In recent years, electric scooter companies have popped up in multiple cities. While some pilot programs have failed (including one in Frisco in 2018), many traffic experts believe this kind of “last-mile” technology will play a key role in future urban mobility as it allows people in dense areas to more easily traverse distances that would otherwise require a significant walk or short car trip.
on the horizon
New technology such as autonomous vehicles will likely change the game one day, although it is difficult to predict with certainty when – or whether – they will come into widespread use. Even helicopters could play a role in Frisco’s transportation future. In 2019, a helipad was built at Frisco Station as the first test site for Uber Elevate. The rideshare company hopes to one day make airborne ridesharing a viable option for people looking to get around the city. But there are no guarantees that will happen.

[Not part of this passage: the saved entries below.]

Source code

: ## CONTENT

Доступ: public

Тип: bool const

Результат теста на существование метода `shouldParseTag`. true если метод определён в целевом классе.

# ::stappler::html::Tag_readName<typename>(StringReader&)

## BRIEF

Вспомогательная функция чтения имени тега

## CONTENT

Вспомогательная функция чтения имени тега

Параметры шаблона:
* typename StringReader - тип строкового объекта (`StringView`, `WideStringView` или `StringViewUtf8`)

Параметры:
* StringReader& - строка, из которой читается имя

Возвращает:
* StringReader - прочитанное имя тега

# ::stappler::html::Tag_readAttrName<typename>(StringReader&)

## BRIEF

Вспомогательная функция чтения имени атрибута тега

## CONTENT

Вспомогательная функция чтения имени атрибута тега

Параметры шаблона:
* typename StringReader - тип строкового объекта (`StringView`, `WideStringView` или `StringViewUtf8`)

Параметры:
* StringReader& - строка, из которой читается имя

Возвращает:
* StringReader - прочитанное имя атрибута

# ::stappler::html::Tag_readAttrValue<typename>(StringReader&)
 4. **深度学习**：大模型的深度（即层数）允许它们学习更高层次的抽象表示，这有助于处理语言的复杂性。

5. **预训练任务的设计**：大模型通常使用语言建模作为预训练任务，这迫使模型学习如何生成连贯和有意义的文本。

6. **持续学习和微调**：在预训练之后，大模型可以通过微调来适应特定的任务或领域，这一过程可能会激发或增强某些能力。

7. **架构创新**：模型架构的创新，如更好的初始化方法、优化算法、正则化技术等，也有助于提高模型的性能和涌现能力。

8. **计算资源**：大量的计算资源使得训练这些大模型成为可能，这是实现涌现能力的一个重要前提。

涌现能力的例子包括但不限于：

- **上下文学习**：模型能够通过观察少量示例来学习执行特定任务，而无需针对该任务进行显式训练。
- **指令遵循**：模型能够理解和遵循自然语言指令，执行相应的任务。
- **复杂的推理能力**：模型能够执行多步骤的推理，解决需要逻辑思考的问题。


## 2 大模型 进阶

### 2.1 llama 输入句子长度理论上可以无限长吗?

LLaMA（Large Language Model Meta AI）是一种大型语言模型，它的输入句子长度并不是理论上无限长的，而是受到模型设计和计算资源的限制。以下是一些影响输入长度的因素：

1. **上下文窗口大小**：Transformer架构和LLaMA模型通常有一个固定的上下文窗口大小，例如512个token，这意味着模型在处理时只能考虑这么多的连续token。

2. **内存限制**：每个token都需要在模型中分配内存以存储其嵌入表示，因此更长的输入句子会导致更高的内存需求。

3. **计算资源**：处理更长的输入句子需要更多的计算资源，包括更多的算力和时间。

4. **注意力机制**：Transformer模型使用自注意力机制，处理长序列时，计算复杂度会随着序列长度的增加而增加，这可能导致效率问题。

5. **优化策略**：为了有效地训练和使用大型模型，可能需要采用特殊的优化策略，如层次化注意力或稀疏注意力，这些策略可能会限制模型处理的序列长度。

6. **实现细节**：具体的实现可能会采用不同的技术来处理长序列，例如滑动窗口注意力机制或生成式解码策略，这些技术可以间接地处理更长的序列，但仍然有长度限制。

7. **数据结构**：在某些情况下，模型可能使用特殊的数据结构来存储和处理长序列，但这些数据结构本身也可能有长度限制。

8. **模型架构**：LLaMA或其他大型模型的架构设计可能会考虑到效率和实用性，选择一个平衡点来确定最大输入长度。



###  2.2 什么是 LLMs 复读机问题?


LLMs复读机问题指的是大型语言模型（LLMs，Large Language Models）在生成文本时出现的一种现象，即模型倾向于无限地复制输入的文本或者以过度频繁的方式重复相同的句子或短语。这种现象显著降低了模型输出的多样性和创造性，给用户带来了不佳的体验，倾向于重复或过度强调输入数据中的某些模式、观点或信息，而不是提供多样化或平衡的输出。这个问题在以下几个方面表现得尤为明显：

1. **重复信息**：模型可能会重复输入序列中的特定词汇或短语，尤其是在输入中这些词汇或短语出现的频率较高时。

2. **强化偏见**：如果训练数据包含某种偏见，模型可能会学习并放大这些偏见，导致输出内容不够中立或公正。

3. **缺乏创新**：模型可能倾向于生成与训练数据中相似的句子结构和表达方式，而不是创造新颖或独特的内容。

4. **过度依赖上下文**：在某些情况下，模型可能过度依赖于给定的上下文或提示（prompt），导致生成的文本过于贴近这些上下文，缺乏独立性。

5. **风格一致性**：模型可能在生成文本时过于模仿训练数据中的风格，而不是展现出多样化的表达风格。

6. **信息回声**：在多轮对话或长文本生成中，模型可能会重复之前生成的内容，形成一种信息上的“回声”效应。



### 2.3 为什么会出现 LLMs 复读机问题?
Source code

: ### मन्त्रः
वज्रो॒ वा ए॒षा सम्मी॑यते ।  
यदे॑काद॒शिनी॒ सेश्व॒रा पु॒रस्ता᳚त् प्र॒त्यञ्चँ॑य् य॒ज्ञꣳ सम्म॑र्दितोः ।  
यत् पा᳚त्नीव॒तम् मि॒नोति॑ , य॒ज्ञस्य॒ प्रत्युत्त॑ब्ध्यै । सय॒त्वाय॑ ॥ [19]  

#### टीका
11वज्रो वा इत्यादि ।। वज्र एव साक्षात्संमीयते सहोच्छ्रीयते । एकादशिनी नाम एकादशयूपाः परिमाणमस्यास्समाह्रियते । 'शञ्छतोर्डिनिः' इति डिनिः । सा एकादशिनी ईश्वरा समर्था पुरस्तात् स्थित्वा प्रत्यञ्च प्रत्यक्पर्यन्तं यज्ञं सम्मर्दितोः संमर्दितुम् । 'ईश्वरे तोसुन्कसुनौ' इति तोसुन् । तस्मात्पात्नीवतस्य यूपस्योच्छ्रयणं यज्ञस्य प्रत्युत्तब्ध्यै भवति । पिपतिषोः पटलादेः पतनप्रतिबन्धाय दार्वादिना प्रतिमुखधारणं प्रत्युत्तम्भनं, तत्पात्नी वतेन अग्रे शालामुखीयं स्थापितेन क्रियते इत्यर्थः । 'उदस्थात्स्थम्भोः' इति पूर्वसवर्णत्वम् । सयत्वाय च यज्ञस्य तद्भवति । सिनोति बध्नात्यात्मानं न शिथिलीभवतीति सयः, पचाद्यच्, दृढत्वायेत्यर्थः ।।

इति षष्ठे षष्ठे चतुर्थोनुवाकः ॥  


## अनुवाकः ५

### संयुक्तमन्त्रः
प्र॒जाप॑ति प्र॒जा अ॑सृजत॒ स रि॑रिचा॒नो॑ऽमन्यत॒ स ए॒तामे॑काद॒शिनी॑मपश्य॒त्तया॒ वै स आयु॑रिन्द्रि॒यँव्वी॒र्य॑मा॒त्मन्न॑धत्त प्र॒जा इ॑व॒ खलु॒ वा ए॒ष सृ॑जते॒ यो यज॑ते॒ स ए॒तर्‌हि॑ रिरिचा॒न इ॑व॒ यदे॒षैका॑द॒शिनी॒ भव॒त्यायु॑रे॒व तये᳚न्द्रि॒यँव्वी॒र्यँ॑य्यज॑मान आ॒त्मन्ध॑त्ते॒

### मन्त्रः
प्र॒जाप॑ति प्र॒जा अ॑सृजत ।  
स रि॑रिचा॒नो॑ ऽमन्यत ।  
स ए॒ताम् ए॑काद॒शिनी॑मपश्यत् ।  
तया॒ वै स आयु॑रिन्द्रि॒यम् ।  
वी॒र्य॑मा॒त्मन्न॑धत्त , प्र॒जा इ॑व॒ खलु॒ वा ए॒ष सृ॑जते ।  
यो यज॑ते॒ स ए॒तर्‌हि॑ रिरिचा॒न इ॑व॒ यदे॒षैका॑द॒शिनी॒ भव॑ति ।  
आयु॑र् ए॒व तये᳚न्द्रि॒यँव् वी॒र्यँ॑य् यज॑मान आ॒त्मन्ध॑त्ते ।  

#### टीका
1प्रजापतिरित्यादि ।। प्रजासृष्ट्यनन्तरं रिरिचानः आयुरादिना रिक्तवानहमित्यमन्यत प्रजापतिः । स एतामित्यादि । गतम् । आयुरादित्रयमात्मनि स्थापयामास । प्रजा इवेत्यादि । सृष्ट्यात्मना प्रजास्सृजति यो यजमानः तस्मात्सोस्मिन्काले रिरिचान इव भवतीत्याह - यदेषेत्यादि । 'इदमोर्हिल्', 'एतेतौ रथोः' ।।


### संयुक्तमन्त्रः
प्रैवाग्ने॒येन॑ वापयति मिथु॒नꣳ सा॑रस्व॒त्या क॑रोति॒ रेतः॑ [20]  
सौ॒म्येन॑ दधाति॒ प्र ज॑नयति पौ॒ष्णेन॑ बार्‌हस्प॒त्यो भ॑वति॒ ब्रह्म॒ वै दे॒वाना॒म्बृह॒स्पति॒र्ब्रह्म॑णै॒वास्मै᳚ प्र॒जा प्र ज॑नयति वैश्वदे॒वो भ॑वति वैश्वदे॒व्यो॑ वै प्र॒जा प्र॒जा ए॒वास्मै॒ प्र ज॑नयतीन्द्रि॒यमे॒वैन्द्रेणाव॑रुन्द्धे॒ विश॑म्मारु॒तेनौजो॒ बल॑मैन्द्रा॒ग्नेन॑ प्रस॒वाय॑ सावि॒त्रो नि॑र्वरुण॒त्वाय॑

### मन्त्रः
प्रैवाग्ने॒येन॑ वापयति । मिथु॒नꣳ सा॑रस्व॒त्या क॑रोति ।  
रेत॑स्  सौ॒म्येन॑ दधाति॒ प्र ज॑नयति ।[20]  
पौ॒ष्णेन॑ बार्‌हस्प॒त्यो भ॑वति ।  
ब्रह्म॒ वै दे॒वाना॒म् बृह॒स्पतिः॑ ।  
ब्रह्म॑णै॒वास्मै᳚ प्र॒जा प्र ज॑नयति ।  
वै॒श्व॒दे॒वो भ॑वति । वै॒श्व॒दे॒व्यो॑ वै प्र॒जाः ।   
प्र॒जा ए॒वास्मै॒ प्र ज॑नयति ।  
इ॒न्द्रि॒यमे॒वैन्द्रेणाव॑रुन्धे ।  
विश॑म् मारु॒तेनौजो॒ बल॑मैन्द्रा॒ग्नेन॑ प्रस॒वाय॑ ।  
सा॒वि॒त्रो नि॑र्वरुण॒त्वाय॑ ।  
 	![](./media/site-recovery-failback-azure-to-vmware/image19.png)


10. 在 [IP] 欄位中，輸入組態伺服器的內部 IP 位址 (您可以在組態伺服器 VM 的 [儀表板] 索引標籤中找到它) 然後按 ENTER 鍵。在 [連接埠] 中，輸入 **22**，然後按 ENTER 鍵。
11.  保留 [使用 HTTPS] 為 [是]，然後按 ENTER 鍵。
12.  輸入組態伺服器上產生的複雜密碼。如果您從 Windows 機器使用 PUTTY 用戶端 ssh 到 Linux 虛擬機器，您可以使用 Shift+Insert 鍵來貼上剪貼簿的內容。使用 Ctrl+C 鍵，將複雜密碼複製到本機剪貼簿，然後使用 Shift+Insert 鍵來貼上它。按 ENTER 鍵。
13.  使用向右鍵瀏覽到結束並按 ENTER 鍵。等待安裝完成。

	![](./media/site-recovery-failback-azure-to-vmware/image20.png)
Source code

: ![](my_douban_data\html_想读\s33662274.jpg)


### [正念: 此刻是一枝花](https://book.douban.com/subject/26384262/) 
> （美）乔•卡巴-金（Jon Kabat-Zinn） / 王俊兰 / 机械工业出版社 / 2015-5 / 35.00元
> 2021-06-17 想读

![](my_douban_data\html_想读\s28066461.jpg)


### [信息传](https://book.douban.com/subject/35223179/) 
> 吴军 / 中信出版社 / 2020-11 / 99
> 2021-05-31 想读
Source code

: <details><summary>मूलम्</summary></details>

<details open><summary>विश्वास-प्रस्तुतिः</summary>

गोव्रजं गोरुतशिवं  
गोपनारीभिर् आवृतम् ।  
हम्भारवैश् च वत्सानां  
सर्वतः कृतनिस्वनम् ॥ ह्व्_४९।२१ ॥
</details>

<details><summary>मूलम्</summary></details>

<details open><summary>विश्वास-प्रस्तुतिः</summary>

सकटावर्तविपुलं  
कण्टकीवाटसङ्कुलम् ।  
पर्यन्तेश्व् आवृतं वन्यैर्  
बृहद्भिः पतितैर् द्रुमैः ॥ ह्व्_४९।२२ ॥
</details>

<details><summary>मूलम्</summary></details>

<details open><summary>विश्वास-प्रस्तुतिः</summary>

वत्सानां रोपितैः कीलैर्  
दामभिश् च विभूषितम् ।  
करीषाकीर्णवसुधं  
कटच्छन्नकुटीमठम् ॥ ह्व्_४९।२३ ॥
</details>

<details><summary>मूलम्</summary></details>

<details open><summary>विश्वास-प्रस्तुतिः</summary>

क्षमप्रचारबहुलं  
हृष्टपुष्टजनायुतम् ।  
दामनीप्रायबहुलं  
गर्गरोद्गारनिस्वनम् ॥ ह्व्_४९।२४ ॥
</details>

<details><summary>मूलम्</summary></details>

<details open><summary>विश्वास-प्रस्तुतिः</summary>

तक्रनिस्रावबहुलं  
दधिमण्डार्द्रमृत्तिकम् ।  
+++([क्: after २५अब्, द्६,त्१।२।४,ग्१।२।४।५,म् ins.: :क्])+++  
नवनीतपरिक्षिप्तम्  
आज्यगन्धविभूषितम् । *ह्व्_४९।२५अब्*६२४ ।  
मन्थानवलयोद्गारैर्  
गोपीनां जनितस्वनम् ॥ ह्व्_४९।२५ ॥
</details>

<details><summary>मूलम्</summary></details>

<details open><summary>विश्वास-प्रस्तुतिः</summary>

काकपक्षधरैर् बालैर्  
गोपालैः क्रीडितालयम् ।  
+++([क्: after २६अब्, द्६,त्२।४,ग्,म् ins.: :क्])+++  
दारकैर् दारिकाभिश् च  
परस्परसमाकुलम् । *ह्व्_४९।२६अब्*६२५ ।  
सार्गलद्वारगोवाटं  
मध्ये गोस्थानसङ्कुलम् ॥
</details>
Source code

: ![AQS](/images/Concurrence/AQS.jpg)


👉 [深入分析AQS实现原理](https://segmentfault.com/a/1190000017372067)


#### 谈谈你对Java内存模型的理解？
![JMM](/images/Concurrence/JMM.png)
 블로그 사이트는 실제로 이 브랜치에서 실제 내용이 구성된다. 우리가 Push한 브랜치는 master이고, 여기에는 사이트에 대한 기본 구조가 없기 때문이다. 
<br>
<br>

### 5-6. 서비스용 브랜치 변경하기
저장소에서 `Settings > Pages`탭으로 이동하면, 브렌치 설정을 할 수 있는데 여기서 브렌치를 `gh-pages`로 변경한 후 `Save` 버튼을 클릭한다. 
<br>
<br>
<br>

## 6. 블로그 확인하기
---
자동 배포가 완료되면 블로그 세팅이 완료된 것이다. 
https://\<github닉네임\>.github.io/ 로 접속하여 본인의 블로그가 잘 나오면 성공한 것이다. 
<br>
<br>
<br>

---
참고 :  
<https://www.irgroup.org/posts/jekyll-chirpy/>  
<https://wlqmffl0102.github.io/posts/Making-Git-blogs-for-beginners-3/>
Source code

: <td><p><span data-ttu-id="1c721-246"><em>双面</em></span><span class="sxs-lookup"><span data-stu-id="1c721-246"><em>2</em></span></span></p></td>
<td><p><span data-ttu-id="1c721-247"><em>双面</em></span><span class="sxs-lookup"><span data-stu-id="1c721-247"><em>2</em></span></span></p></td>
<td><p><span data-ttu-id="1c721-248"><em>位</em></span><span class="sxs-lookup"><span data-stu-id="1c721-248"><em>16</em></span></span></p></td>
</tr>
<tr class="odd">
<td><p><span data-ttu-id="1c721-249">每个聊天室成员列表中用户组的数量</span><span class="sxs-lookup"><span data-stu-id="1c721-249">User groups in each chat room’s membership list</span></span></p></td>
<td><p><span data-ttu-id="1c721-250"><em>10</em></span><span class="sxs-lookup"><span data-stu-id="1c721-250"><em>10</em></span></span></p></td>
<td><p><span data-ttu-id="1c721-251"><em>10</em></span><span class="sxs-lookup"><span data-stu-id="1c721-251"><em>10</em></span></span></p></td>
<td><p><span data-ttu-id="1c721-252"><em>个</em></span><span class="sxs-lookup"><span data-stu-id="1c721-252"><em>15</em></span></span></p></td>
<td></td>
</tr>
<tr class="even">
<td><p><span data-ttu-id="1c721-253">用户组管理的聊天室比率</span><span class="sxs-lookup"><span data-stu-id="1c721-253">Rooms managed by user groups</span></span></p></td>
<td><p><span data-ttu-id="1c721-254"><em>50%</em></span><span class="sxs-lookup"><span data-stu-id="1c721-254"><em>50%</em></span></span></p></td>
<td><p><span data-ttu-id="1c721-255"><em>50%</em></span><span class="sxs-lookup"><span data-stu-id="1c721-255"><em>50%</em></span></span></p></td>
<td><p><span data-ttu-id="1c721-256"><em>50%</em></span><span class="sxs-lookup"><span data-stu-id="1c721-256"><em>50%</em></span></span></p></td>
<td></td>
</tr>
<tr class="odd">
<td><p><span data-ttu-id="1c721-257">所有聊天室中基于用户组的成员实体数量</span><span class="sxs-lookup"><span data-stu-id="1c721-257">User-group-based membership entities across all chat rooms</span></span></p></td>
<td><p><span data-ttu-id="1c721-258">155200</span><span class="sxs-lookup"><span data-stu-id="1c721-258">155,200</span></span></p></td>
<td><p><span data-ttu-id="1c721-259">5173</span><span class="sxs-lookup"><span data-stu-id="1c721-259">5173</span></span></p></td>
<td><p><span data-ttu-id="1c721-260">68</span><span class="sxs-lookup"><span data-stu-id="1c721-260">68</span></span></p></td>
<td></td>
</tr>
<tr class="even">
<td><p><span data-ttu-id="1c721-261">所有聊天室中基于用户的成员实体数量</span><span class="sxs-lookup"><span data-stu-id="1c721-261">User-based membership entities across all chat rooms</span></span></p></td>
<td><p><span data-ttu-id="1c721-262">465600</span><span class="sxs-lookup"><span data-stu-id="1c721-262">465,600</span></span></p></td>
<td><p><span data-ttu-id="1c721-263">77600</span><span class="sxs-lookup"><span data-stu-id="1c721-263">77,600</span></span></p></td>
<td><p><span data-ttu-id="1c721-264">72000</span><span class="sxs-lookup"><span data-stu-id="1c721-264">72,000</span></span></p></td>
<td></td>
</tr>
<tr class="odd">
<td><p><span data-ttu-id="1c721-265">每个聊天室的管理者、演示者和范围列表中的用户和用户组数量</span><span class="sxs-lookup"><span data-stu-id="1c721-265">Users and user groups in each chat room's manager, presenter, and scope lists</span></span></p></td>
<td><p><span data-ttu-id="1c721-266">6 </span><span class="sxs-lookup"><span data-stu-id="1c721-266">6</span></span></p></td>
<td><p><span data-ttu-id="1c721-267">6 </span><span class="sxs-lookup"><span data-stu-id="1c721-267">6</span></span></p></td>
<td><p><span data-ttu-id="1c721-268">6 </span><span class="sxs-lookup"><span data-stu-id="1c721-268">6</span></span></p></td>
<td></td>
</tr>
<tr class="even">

Frisco is working with a company called Etalyc as part of a pilot program that uses analytics to evaluate traffic-signal timing (the program is expected to wrap up in spring 2022). Meanwhile, video-analytic technology employing cameras mounted on traffic signals may work to identify potential traffic safety issues. Although the city maintains records of traffic accidents, such technology is designed to pinpoint close calls in regard to crashes as well as other red flags.
Traditional traffic monitoring relies heavily on detection systems that can mine data. In recent years, some vehicles have been equipped with onboard modems, as well as 4G and 5G systems. Automakers pull data from those vehicles, which one day may be available for cities to access. It would obviously come at a cost, but that price point could prove to be more economical than installing additional traditional traffic-monitoring devices.
Currently, top-end traffic signal technology can detect a car in a turn lane and deduce that the driver wants to turn left. In the future, technology may allow cars to communicate directly with the signals instead of with sensors attempting to guess a driver’s intent.
“That would be the ultimate goal,” Moen says.